Ministro argentino não descarta segunda onda de gripe suína na região

Argentinos usam máscaras como medida de prevenção. Foto: AP
Image caption Os representantes prometeram uma 'ação conjunta' de combate à doença

O ministro da Saúde da Argentina, Juan Manzur, disse, nesta quarta-feira, que não descarta a possibilidade de surgimento de uma “segunda onda” da gripe suína nos países do Cone Sul.

"Apesar de que temos alguns indícios de tendência de queda no número de consultas, não sabemos qual será o comportamento do vírus, se houver um segundo pico da doença”, disse.

As declarações de Manzur foram feitas após uma reunião, em Buenos, com outras autoridades da área de saúde dos países vizinhos.

Segundo o ministro, durante o encontro, que durou quase seis horas, os representantes trocaram informações sobre a situação em cada país.

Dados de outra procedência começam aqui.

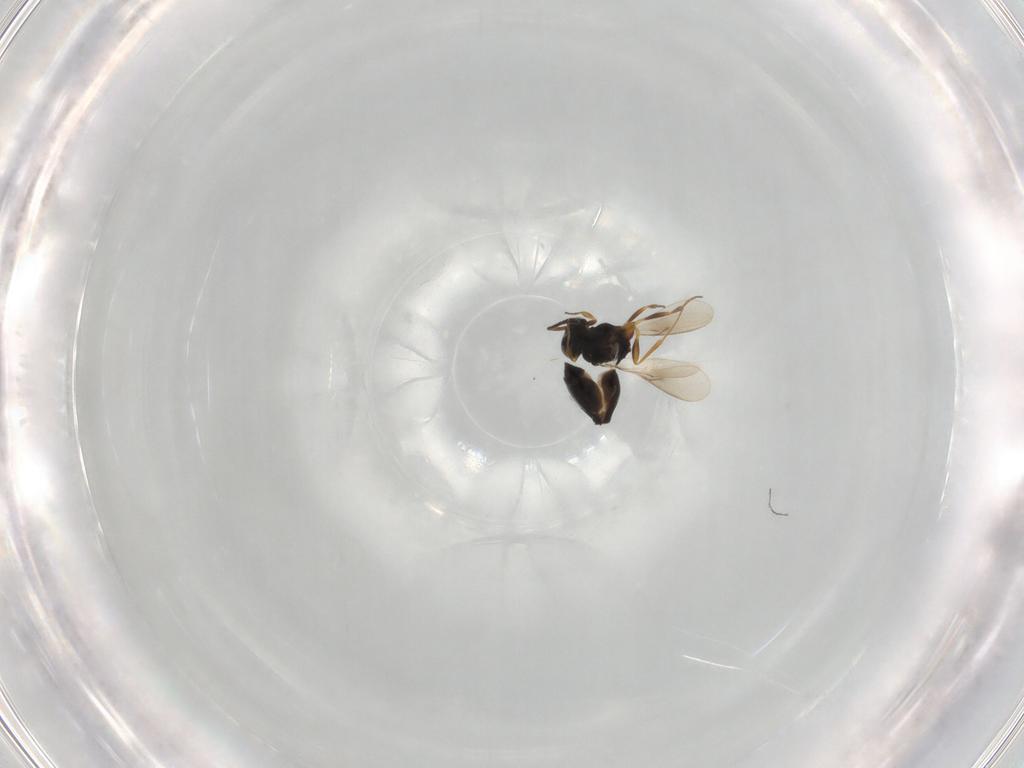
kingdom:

“Concordamos que o H1N1 já corresponde a 85% ou 90% dos vírus das gripe na região. Na Argentina, registramos um total de 120 mil casos de gripes ao ano e, neste ano, 90% são do vírus H1N1”, afirmou Manzur.

O ministro argentino afirmou ainda que os representantes manifestaram preocupação sobre a disponibilidade do envio de vacinas para a região.

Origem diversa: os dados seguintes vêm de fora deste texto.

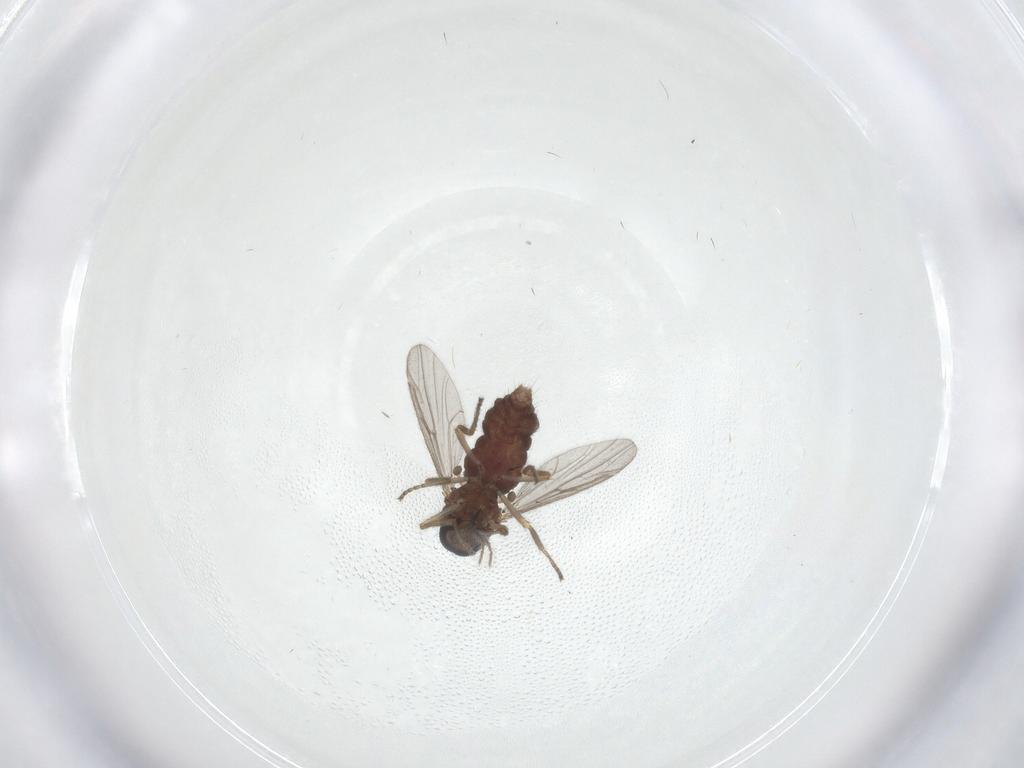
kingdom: Animalia
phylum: Arthropoda
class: Insecta
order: Diptera
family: Ceratopogonidae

“Falamos ainda sobre a possibilidade de contar com a vacina para nossos países. E a OPS (Organização Pan-americana de Saúde) nos garantiu que este fornecimento será feito”, destacou.

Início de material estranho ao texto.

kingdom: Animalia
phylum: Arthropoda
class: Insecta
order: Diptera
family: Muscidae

Manzur citou ainda que os ministros definiram que os chamados “grupos vulneráveis” – pessoas com saúde mais frágil e com maior risco de morte – terão prioridade no tratamento da doença.

Cone Sul

Segundo dados oficiais divulgados na terça-feira, a Argentina registra 137 mortes provocadas pela nova gripe e 3.056 casos confirmados. Este número de vítimas fatais supera o do México, país onde o vírus foi inicialmente registrado e que já conta com 124 mortes pela doença.

O Chile, por sua vez, conta com mais de 10.491 casos e 33 mortes.

A presidente da Argentina, Cristina Kirchner, reagiu às perguntas sobre o número de casos no país em comparação ao México e afirmou que prefere não comparar as estatísticas da doença.

"A Argentina é um país que conta bem suas cifras. E eu não gosto destes rankings"

O diretor do departamento de vigilância epidemiológica do Ministério da Saúde do Brasil, Eduardo Hage, que participou do encontro, disse que a situação no Brasil é diferente da Argentina e do Chile.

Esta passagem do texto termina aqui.